6. Naar aanleiding van vraag a. heeft de curator in § 2.3 (punt 38) AnT+WE verder opgemerkt dat bij ontbinding van de overeenkomst een terugbetalingsverplichting ontstaat en dat, naar volgt uit onder meer het systeem van het algemene contractenrecht, de vordering van Inovara op KPN dus juist voortvloeit uit (de ontbinding van) de overeenkomst. Ambtshalve de rechtsgrond daarvan aanvullend moet deze stellingname van de curator aldus worden verstaan dat zijn geherformuleerde vordering III.a toewijsbaar is (onder meer) omdat, als gevolg van de ontbinding van de raamovereenkomst, op KPN een verbintenis tot ongedaanmaking van de door haar op grond van die overeenkomst ontvangen eenmalige vergoeding is ontstaan (artikel 6:271 BW).

8. Het onder 5 t/m 7 overwogene brengt met zich dat de geherformuleerde vordering III.a van de curator (mede) een vordering tot ongedaanmaking als bedoeld in artikel 6:271 BW betreft, die voortvloeit uit de door KPN ingeroepen en in het tussenarrest aanvaarde ontbinding. Deze vordering heeft geen contractuele grondslag, maar is juist het gevolg van het wegvallen van de contractuele grondslag. Het is overigens niet helemaal duidelijk of KPN haar ontbinding heeft gebaseerd op de ontbindingsregeling van artikel 15 lid 11 van de raamovereenkomst of op de wettelijke ontbindingsregeling. De verwijzing in punt 2.9 CvD naar genoemd artikel 15 lid 11 duidt op het eerste, de opmerking in punt 4.24 CvA, dat Inovara reeds voor het faillissement in gebreke was met de nakoming van haar betalingsverplichtingen, zou op het tweede kunnen duiden.

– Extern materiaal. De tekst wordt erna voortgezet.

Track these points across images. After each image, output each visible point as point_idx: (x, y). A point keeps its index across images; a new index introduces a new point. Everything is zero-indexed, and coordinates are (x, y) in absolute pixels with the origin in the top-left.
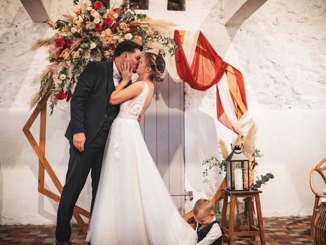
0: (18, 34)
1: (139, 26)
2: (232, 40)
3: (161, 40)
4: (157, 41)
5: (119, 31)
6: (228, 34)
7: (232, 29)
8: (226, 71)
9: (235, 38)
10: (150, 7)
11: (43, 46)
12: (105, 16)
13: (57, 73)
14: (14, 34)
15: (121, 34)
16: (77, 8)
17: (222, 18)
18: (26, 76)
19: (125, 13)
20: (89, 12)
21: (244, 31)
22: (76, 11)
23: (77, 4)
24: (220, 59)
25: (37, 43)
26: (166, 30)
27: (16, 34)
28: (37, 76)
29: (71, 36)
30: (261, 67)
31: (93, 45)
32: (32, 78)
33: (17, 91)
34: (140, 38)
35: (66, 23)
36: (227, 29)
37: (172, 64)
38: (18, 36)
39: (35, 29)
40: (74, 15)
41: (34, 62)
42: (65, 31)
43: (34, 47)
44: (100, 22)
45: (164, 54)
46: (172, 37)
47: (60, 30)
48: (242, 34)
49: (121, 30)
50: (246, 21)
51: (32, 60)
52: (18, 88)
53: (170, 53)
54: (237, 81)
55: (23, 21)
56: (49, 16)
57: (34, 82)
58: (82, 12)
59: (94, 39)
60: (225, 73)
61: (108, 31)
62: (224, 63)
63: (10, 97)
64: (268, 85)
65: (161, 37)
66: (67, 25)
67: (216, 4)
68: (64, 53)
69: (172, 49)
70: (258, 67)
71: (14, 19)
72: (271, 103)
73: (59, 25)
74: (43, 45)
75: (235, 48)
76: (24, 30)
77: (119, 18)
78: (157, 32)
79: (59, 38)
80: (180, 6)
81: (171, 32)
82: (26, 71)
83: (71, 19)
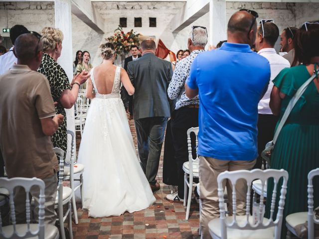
1: (136, 39)
2: (175, 38)
6: (173, 36)
7: (175, 34)
9: (177, 38)
10: (142, 26)
15: (130, 43)
17: (171, 29)
21: (180, 34)
24: (167, 49)
27: (92, 38)
31: (121, 47)
35: (111, 38)
40: (114, 36)
44: (123, 38)
49: (130, 41)
59: (121, 45)
61: (126, 41)
67: (169, 24)
76: (95, 36)
82: (96, 52)
83: (113, 37)
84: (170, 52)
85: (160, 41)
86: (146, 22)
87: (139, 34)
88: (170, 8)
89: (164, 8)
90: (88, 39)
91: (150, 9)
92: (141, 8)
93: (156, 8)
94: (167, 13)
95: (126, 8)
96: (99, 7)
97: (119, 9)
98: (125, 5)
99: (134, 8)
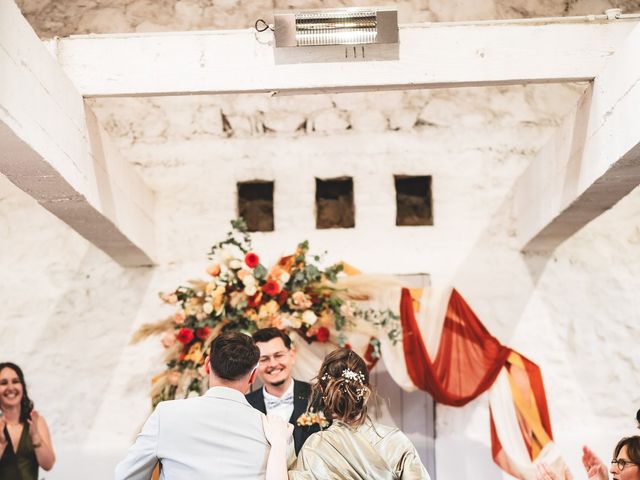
1: (328, 296)
2: (535, 283)
3: (373, 315)
5: (292, 307)
6: (526, 271)
7: (537, 261)
8: (508, 366)
10: (358, 220)
13: (182, 391)
14: (84, 293)
15: (295, 313)
16: (212, 265)
20: (235, 271)
21: (564, 261)
22: (212, 272)
23: (212, 259)
24: (495, 341)
27: (88, 292)
29: (204, 320)
33: (97, 410)
35: (192, 291)
36: (525, 260)
37: (396, 356)
38: (93, 298)
40: (209, 279)
42: (193, 310)
43: (136, 339)
44: (257, 293)
45: (379, 345)
47: (183, 305)
49: (294, 304)
52: (97, 403)
53: (392, 338)
54: (531, 384)
55: (100, 265)
59: (247, 321)
60: (504, 370)
61: (272, 306)
62: (501, 348)
63: (83, 422)
66: (195, 295)
67: (501, 207)
68: (193, 352)
70: (596, 338)
71: (83, 262)
73: (182, 297)
74: (151, 333)
75: (543, 299)
76: (104, 283)
79: (181, 321)
83: (203, 286)
84: (513, 359)
85: (456, 302)
86: (375, 202)
87: (340, 268)
88: (506, 120)
89: (474, 120)
90: (69, 299)
91: (397, 129)
92: (349, 127)
93: (431, 121)
94: (490, 149)
95: (271, 130)
96: (128, 128)
97: (230, 136)
98: (262, 113)
99: (314, 129)
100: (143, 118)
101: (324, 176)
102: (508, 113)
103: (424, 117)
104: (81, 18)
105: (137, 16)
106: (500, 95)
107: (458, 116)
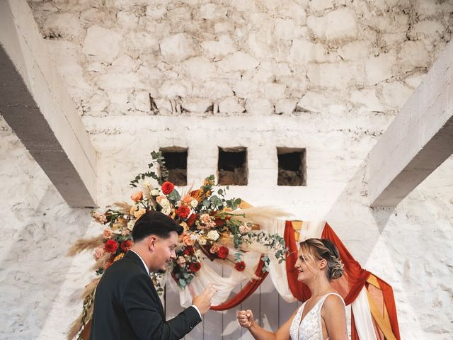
0: (47, 227)
1: (229, 219)
2: (381, 231)
3: (264, 238)
4: (258, 240)
5: (199, 227)
6: (374, 222)
7: (382, 214)
8: (367, 284)
9: (387, 228)
10: (250, 180)
11: (85, 250)
12: (179, 204)
14: (41, 226)
15: (202, 232)
16: (135, 192)
17: (366, 195)
18: (59, 290)
19: (209, 198)
20: (154, 198)
21: (402, 215)
22: (135, 198)
23: (135, 186)
24: (358, 265)
25: (76, 246)
26: (272, 222)
27: (44, 227)
28: (77, 291)
29: (127, 235)
30: (430, 274)
32: (69, 294)
33: (47, 315)
34: (232, 236)
35: (120, 214)
36: (373, 213)
37: (281, 273)
38: (47, 230)
39: (73, 219)
40: (132, 203)
41: (71, 270)
42: (119, 227)
43: (73, 251)
44: (171, 214)
45: (268, 261)
46: (282, 234)
47: (111, 226)
48: (398, 221)
49: (201, 224)
50: (405, 200)
51: (69, 267)
52: (47, 309)
53: (277, 258)
54: (384, 300)
55: (55, 206)
56: (95, 201)
57: (73, 300)
58: (144, 197)
60: (364, 288)
62: (363, 271)
63: (36, 324)
64: (440, 303)
65: (264, 235)
66: (122, 218)
67: (356, 173)
69: (281, 252)
70: (424, 273)
71: (41, 203)
72: (445, 332)
73: (110, 218)
74: (86, 247)
75: (386, 243)
76: (56, 219)
77: (200, 206)
78: (259, 225)
79: (110, 237)
80: (299, 176)
81: (279, 225)
82: (60, 282)
83: (128, 209)
84: (371, 280)
85: (328, 233)
88: (361, 111)
89: (338, 109)
91: (281, 114)
92: (245, 111)
93: (306, 108)
94: (350, 131)
95: (187, 111)
96: (79, 105)
97: (155, 114)
98: (180, 97)
99: (219, 111)
100: (91, 97)
101: (225, 146)
102: (363, 105)
103: (301, 105)
104: (45, 20)
105: (88, 20)
106: (358, 91)
107: (326, 105)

Wat hier verder van zij, het hof gaat er vanuit dat KPN zich op beide ontbindingsregelingen heeft (willen) beroepen, waarbij de contractuele regeling alleen een aanvulling op de wettelijke regeling bevat in die zin dat buiten twijfel wordt gesteld dat zonder nadere ingebrekestelling kon worden ontbonden bij faillissement of surcéance van de wederpartij.